It’s not just gamers and crypto dudes buying digital fashion – Vogue Business
Virtual real estate audience preferences differ widely, too. Decentraland and The Sandbox are quite disparate: Decentraland attracts Hypebeast, Dazed Fashion and YSL fans, Geeiq data suggests, while competitor The Sandbox is big among those who like Boohoo, Burberry and H&M.
Differences in brand affinities are likely due to a combination of gameplay, aesthetics and brands being present in the platform itself, Hambro says.
When, how and for how much?
Online video games are still a key digital fashion shopping environment. Sixty-two per cent of US consumers surveyed have purchased a digital item, such as an accessory, skin or garment, for their avatar in a video game, according to Obsess’s data. More than half said they would pay up to $49.99 for a virtual product for their avatar to use within a video game. Sixty-six per cent of those surveyed by Virtue would be prepared to pay the same or more for a virtual fashion item.

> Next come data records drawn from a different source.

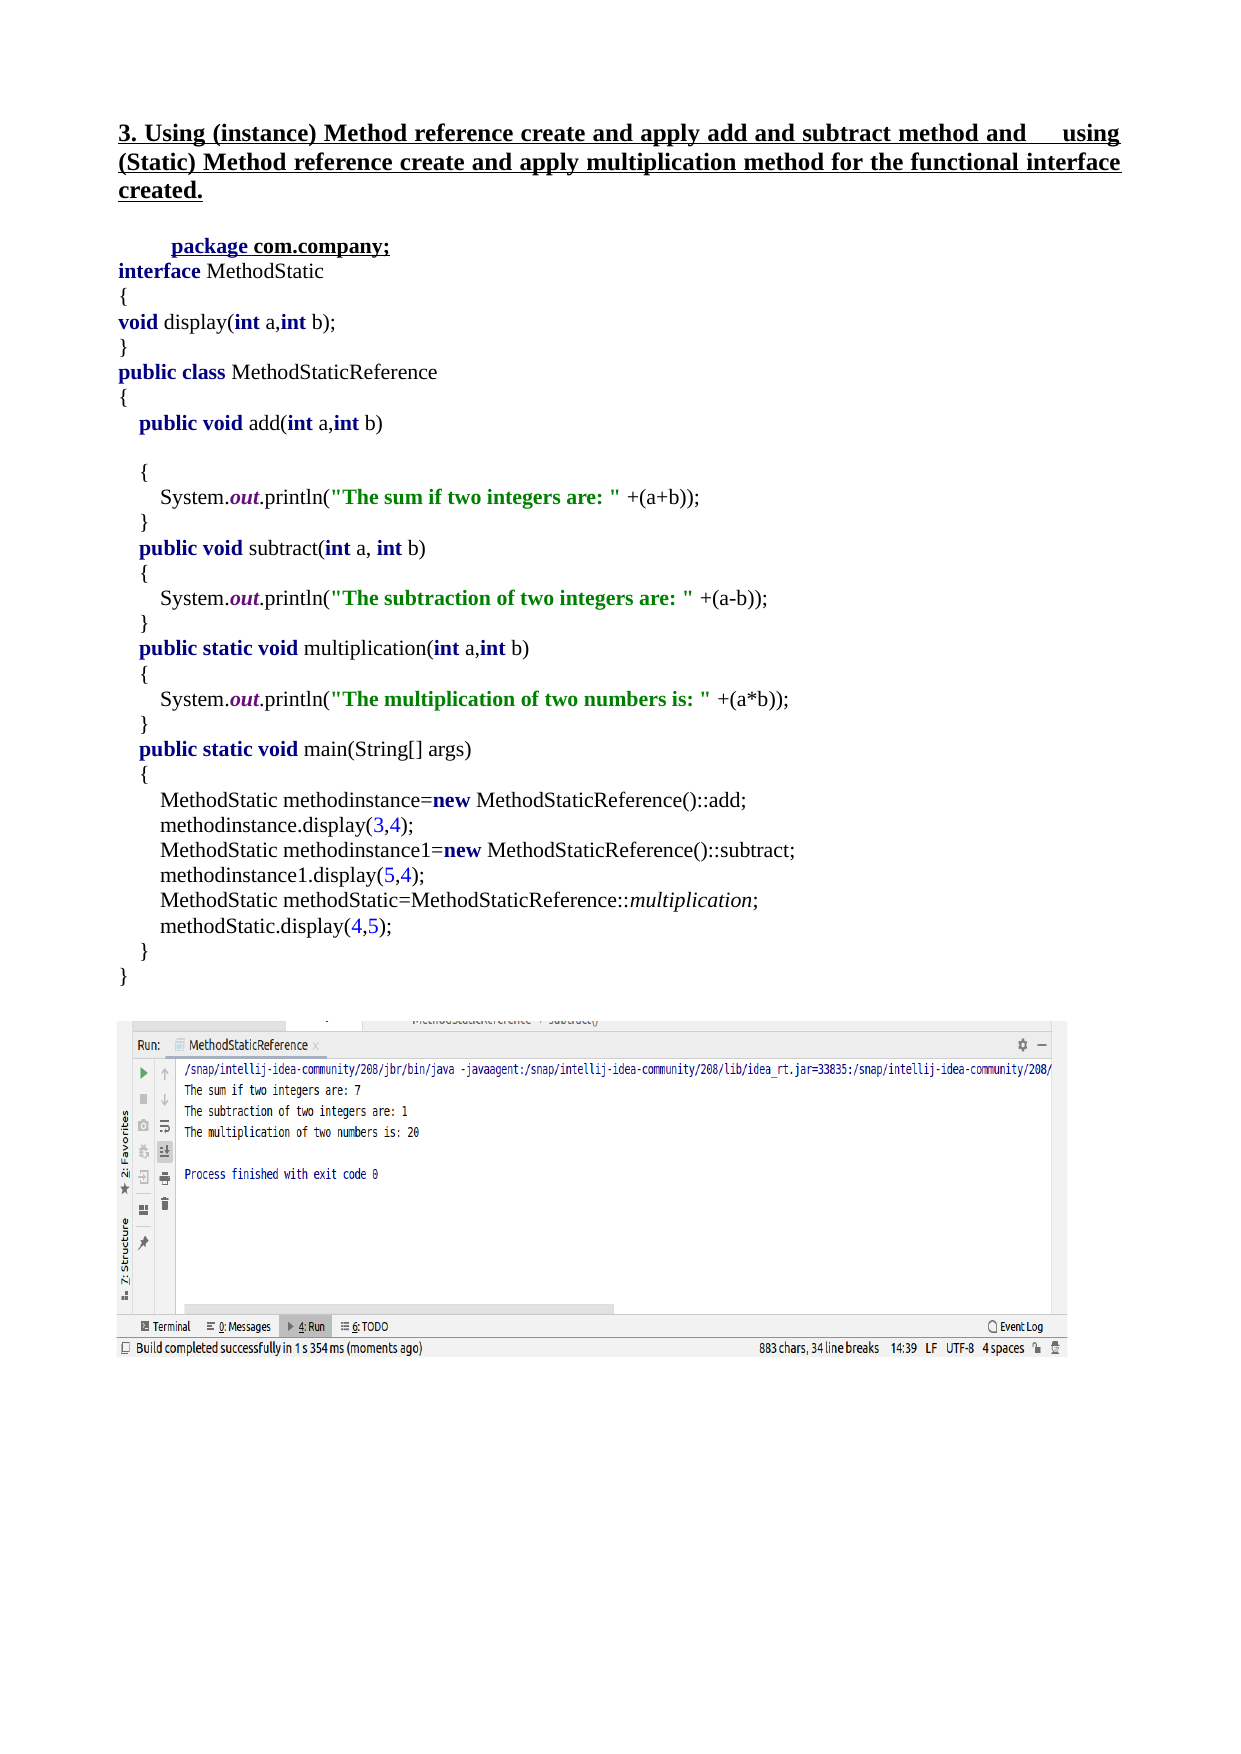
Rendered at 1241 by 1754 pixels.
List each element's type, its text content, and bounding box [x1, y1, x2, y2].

text } [118, 509, 1122, 534]
text { [118, 384, 1122, 409]
text methodinstance.display(3,4); [118, 812, 1122, 837]
text System.out.println("The multiplication of two numbers is: " +(a*b)); [118, 686, 1122, 711]
text MethodStatic methodinstance1=new MethodStaticReference()::subtract; [118, 837, 1122, 862]
text public static void multiplication(int a,int b) [118, 635, 1122, 661]
text package com.company; [171, 233, 1122, 258]
text } [118, 610, 1122, 635]
text methodinstance1.display(5,4); [118, 862, 1122, 887]
text methodStatic.display(4,5); [118, 913, 1122, 938]
text } [118, 938, 1122, 963]
text } [118, 711, 1122, 736]
text { [118, 283, 1122, 309]
text public void subtract(int a, int b) [118, 534, 1122, 560]
text } [118, 334, 1122, 359]
text public void add(int a,int b) [118, 409, 1122, 435]
picture [116, 1021, 1068, 1357]
text MethodStatic methodinstance=new MethodStaticReference()::add; [118, 787, 1122, 812]
text created. [118, 173, 1122, 204]
text { [118, 761, 1122, 787]
text void display(int a,int b); [118, 309, 1122, 334]
text { [118, 560, 1122, 585]
text System.out.println("The subtraction of two integers are: " +(a-b)); [118, 585, 1122, 610]
text MethodStatic methodStatic=MethodStaticReference::multiplication; [118, 887, 1122, 913]
text } [118, 963, 1122, 988]
text public class MethodStaticReference [118, 359, 1122, 384]
text interface MethodStatic [118, 258, 1122, 283]
text public static void main(String[] args) [118, 736, 1122, 761]
text { [118, 661, 1122, 686]
text 3. Using (instance) Method reference create and apply add and subtract method and using (Static) Method reference create and apply multiplication method for the functional interface [118, 118, 1122, 172]
text { [118, 459, 1122, 484]
text System.out.println("The sum if two integers are: " +(a+b)); [118, 484, 1122, 509]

Digital fashion and virtual spaces are expanding beyond games; Roblox doesn’t even identify as a gaming platform. At the upcoming Metaverse Fashion Week, many brands will be selling both digital and physical versions of designs, while Gucci and Adidas are developing virtual real estate in The Sandbox with plans to sell. “These shoppers have grown up with online videogames, esports and social media and many of them see the emerging metaverse as a modern-day mall — a connected virtual world where they can hang out, shop and socialise,” says Neha Singh, Obsess CEO and founder.
Interested in branded metaverse worlds is high. Forty-one per cent of Gen Z and 38 per cent of millennials said they would be interested in exploring them, the survey shows.
Digital fashion will become mainstream within five years, according to two-thirds of those Virtue studied. It’s a big claim, but respondents expect nearly half of their overall wardrobe to be digital in five years.
There are still some headwinds, including confusion or distrust, despite the metaverse hype. More than half of respondents to Obsess’s survey said they are familiar with the term “metaverse”, though 27 per cent mistakenly think it refers to a technology owned by Meta. For those who haven’t purchased a virtual good, 73 per cent are open to it but haven’t needed one or they don’t know enough about them, Virtue found.
And, while for many, the concept of digital fashion is still quite niche, the data shows that people are buying into it, Grubak says. “Sometimes the disbelievers take more space than the people actually using it or buying it.”